Write the next part of the article on Connecticut child care during the COVID-19 pandemic, starting right after its final line.

---- Selected extract

Courtesy of Zoom
Monette Ferguson, executive director of ABCD, Inc, in Bridgeport (Courtesy of Zoom)

Connecticut is reopening and parents are heading back to work, but finding child care has been complicated by the COVID-19 pandemic.

Parents worry whether it’s safe to bring their child to a group setting. At the same time, child care providers have been hit hard by the pandemic and at least one study shows that many may not be able to keep their doors open — even though they never were ordered to close.

A survey by the National Association for the Education of Young Children (NAEYC) before the COVID-19 pandemic, found that just 11% of providers could survive a closure of an indeterminate length of time without government support — and only 27% could survive a month-long closure.

If those numbers are accurate, it means Connecticut could lose an estimated 46,000 licensed child care slots.

Providers want to continue operating, but the ongoing threat of infection means they will have to do it at a reduced capacity. How they make up the difference will matter.

“Our teachers want to come back to work,” Dr. Monette Ferguson, executive director of ABCD, Inc. in Bridgeport, said. “But what they’re telling us is they want to be safe and they want to know that when they come back to work that the environment will be the same loving and nurturing environment that they were used to.”

She said it’s up to providers to create the safest environment they can so they can go back to caring for the children. That will mean access to personal protective equipment and smaller class sizes.

At the moment, the Centers for Disease Control is recommending 10 children per class.

Ferguson said it’s undeniable now that child care is one of the most important parts of the economy.

She said they want to ensure their client families are safe and their staff is safe. She said transparency is really important when it comes to assuring parents that things are safe.

Courtesy of Zoom
Office of Early Childhood Commissioner Beth Bye (Courtesy of Zoom)

--------
---- Provided material

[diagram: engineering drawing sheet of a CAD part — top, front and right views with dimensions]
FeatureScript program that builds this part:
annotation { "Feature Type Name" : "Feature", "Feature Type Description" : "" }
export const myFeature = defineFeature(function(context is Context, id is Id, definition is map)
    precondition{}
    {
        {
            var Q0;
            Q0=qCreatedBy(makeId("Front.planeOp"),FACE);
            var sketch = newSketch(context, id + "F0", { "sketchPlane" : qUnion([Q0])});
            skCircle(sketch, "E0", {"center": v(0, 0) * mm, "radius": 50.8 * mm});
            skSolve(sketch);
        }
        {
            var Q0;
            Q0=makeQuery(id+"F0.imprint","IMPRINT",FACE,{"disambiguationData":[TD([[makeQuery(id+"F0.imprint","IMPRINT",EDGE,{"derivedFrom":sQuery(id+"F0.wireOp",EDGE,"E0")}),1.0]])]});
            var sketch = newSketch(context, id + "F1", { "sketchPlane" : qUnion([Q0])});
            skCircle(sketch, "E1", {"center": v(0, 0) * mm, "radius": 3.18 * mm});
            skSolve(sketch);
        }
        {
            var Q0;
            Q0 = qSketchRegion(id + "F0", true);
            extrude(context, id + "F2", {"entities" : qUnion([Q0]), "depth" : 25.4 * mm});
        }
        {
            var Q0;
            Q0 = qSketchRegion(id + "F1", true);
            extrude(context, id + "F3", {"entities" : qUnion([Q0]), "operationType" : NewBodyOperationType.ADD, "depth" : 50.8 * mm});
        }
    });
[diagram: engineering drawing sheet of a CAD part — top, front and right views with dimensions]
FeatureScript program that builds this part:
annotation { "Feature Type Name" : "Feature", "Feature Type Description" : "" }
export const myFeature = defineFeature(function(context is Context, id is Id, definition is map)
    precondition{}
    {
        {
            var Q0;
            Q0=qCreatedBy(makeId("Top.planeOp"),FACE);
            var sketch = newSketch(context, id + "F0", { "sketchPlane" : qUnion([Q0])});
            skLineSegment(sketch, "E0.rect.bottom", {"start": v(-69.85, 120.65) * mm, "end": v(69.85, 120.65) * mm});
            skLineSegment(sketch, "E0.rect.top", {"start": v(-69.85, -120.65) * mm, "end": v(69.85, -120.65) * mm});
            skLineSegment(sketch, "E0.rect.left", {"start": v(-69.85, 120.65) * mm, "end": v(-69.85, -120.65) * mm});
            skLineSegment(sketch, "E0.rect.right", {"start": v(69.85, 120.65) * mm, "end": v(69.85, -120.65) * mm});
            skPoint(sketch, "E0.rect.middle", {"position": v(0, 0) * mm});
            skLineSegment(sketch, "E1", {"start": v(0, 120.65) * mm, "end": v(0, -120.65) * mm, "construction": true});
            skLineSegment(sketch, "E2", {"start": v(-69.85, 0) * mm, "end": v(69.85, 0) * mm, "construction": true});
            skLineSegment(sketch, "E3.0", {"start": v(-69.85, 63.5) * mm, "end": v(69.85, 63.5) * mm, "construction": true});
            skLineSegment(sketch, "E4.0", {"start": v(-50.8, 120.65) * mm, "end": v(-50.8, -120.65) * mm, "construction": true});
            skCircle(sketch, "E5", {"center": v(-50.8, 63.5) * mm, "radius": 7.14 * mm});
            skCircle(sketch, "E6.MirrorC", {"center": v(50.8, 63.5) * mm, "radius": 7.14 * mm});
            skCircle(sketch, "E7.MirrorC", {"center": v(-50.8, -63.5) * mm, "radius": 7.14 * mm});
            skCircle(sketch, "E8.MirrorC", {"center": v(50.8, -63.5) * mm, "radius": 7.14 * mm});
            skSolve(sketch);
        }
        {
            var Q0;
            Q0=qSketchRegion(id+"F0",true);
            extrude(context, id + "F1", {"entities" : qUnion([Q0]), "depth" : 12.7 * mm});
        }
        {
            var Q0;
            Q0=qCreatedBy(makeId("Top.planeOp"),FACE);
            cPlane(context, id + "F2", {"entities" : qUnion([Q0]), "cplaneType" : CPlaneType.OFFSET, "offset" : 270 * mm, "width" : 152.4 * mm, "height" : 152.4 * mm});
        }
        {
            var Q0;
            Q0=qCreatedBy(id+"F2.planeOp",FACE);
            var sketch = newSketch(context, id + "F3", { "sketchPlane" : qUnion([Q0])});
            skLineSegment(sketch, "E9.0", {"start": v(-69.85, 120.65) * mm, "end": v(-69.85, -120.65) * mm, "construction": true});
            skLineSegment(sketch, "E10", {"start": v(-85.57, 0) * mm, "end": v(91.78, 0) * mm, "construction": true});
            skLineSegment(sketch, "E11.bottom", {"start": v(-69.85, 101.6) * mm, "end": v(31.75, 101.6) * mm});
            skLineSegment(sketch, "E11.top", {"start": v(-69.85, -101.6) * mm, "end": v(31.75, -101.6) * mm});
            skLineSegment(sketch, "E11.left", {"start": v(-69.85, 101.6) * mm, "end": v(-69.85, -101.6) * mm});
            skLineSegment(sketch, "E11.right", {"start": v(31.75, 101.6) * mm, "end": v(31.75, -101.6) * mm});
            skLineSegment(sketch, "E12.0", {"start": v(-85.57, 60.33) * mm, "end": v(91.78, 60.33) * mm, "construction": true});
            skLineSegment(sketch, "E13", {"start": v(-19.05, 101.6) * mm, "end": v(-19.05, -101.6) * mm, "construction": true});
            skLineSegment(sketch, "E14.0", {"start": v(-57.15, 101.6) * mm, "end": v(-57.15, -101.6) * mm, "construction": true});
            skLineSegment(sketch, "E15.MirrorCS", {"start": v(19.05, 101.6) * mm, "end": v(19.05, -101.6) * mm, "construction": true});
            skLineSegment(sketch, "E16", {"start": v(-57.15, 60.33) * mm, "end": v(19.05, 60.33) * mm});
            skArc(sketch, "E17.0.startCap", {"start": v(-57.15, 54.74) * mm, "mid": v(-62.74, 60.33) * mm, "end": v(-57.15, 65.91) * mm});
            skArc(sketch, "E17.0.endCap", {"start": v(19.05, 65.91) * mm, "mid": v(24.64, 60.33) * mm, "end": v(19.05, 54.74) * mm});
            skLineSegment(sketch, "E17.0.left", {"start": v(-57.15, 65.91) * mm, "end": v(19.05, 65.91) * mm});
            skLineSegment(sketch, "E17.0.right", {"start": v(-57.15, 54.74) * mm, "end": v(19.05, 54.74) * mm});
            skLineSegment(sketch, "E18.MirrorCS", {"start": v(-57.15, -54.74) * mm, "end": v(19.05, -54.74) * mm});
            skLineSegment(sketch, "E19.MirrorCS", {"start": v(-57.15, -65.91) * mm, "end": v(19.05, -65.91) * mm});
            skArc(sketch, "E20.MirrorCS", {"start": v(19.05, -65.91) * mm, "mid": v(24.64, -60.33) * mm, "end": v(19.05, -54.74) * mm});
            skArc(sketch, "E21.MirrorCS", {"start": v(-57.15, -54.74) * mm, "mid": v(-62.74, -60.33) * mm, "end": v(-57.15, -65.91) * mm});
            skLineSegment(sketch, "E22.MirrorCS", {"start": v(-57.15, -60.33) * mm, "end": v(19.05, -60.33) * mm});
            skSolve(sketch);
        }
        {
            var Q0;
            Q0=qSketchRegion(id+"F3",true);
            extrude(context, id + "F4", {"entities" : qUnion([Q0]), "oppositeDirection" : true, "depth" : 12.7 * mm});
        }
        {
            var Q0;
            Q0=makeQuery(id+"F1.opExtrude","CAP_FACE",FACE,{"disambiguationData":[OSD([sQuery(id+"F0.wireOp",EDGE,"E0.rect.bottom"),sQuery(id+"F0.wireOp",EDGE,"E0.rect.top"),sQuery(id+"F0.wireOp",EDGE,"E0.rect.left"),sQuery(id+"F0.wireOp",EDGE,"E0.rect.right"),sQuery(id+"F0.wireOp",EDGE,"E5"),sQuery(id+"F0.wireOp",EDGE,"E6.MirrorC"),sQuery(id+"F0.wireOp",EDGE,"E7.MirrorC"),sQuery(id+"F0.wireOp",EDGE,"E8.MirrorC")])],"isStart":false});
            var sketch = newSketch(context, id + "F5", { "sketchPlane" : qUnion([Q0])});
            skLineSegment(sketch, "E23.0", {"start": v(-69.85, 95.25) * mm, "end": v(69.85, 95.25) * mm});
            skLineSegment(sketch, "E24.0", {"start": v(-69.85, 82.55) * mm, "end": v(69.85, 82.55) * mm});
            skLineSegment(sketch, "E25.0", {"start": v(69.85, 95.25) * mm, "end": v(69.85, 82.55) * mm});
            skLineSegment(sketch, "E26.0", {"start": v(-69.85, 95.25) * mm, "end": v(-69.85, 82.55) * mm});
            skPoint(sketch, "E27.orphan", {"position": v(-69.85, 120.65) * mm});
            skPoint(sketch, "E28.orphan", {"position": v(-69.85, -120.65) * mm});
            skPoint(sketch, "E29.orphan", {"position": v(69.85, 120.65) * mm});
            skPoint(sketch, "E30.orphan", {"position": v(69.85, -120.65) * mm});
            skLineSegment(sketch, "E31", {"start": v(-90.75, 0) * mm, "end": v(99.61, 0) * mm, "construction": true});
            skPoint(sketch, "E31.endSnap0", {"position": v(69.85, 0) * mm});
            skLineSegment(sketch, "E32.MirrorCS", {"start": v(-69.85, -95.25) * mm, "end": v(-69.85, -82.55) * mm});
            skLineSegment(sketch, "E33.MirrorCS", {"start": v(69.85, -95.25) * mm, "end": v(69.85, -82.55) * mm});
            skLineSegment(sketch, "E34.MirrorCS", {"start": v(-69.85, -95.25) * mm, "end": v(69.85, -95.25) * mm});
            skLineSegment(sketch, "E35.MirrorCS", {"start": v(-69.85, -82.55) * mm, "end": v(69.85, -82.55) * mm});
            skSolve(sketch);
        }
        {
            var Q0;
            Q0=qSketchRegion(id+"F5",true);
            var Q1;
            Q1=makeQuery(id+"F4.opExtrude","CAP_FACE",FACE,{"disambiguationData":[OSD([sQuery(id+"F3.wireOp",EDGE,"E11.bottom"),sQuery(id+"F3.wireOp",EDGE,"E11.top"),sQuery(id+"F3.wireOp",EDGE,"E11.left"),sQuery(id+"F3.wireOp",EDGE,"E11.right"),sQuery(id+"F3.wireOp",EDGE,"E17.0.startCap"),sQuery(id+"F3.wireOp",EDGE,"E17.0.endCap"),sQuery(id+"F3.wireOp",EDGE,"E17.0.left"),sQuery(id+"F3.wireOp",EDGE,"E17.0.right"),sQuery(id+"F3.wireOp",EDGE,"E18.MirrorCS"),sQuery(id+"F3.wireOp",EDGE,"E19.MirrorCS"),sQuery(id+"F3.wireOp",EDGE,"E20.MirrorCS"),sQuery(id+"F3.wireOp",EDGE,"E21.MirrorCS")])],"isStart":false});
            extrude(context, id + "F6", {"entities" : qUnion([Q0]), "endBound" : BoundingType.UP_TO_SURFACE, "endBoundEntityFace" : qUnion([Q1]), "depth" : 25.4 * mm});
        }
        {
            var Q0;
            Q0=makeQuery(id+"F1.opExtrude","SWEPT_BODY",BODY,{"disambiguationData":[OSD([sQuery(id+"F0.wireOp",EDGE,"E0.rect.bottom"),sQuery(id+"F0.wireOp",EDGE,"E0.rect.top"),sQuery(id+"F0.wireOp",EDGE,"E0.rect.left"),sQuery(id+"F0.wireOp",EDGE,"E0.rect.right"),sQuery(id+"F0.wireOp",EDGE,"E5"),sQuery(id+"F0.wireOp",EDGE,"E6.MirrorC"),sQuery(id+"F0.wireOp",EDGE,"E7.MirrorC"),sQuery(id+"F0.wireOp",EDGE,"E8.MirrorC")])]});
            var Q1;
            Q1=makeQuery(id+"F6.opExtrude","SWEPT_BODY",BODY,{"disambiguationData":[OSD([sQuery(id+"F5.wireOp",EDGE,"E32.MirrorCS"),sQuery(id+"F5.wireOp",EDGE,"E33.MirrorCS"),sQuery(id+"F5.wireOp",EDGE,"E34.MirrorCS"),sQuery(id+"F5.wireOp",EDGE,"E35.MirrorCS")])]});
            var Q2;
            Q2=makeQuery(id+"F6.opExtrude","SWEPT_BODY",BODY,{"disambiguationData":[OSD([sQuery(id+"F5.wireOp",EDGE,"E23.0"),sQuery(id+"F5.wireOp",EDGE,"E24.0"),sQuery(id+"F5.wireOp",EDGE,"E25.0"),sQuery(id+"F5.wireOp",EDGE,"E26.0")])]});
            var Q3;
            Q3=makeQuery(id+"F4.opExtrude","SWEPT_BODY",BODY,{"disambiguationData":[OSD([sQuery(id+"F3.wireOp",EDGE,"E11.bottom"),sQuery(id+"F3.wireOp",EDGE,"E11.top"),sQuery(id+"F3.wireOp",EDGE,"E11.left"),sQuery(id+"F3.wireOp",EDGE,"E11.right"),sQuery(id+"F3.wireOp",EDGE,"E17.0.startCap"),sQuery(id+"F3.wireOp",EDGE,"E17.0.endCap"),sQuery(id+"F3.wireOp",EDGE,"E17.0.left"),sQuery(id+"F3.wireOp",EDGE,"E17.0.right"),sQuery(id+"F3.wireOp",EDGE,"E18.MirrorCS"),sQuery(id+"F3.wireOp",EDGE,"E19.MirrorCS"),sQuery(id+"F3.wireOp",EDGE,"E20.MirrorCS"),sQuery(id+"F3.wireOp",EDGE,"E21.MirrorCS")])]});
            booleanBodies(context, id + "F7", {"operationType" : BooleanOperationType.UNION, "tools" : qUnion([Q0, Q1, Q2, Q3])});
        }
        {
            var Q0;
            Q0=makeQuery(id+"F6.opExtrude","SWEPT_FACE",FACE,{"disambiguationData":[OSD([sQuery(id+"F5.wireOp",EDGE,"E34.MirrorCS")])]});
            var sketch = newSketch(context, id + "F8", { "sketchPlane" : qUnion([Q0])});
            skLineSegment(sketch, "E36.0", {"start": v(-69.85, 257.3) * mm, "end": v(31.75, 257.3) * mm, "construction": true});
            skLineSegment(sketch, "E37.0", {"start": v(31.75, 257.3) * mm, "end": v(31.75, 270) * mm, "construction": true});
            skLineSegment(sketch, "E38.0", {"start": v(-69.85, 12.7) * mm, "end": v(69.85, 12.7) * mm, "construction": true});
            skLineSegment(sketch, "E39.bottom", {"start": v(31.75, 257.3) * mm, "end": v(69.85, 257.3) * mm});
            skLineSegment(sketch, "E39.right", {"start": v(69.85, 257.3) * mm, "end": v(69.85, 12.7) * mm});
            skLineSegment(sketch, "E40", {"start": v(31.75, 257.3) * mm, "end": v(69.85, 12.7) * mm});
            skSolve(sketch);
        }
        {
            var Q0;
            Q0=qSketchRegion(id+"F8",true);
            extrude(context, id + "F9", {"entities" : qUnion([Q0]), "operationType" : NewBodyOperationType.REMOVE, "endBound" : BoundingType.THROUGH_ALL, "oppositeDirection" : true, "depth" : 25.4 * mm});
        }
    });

--------

**Result for this exercise:**
At the moment, child care workers are not members of the “high-priority” workers the state is looking to test. 

Dr. Deidre Gifford, the acting commissioner of the Department of Public Health, said last week that child care centers do report infections to the department and ‘it’s a very, very small number of cases that we have seen.”

She said in the first phase of high-priority testing the “daycare workers are not specifically called out, but as we continue our reopening strategy and we continue to add to our testing capacity, all types of frontline workers will begin to develop guidance and recommendations for.”

If a child care worker is suspected of having COVID-19, they are able to get priority testing, but testing is not being done on a regular basis.

Office of Early Childhood Commissioner Beth Bye said there have been few cases in early child care, and all cases are reported to DPH.

Bye said at least 1,552 child care providers have remained open through the pandemic, following the hand-washing, temperature-taking, and cleaning protocols provided by the state.

“We agree that it’s important that people have confidence,” Bye said. It’s been particularly challenging for a group of businesses that was already struggling before the pandemic. Bye pointed out that the profit margins are “razor thin. … We’re saying to the programs that were barely making it, ‘You can take half as many kids, and by the way, 70 percent of parents are nervous about sending their kids back to group settings.’”

She said it could take six to 12 months for parents to feel comfortable returning, but many programs won’t be able to last that long without funding and would likely close.

“The usual demand is down and we cut their supply in half,” Bye said. “There’s no way they can make it.”

The state is offering some child care programs funding through June 30.

U.S. Rep. Rosa DeLauro plans to pitch $50 billion in funding for child care centers to help make sure they stay afloat until kids can return. She said she’s going to propose the funding Wednesday as part of an emergency appropriations bill.

Kristy DeConti, owner of Natural Learning Community Children’s School in Simsbury, isn’t optimistic, the funding will come through.

“As a woman-run business, the people in government don’t understand why child care is essential,” DeConti said.

DeConti said she closed her school in March and the families who have agreed to stay with her as long as she doesn’t open too soon have been paying 25% of their tuition to help her pay the rent.

She said her employees are collecting unemployment and when she does decide to reopen, the new safety restrictions mean she will have to close her infant room and lose three preschool slots.

Kristi Sue, a parent of a preschooler, said she did everything she could to protect her child including withdrawing him a few days early from school and he still ended up getting the virus.

She said she’s nervous about sending her child back to preschool because he’s still having residual effects from the virus, like difficulty breathing. Also it’s impossible, Sue said, for children to social distance in a classroom.

She said she may feel comfortable sending him to kindergarten in the fall, but it will depend on the measures the school system takes.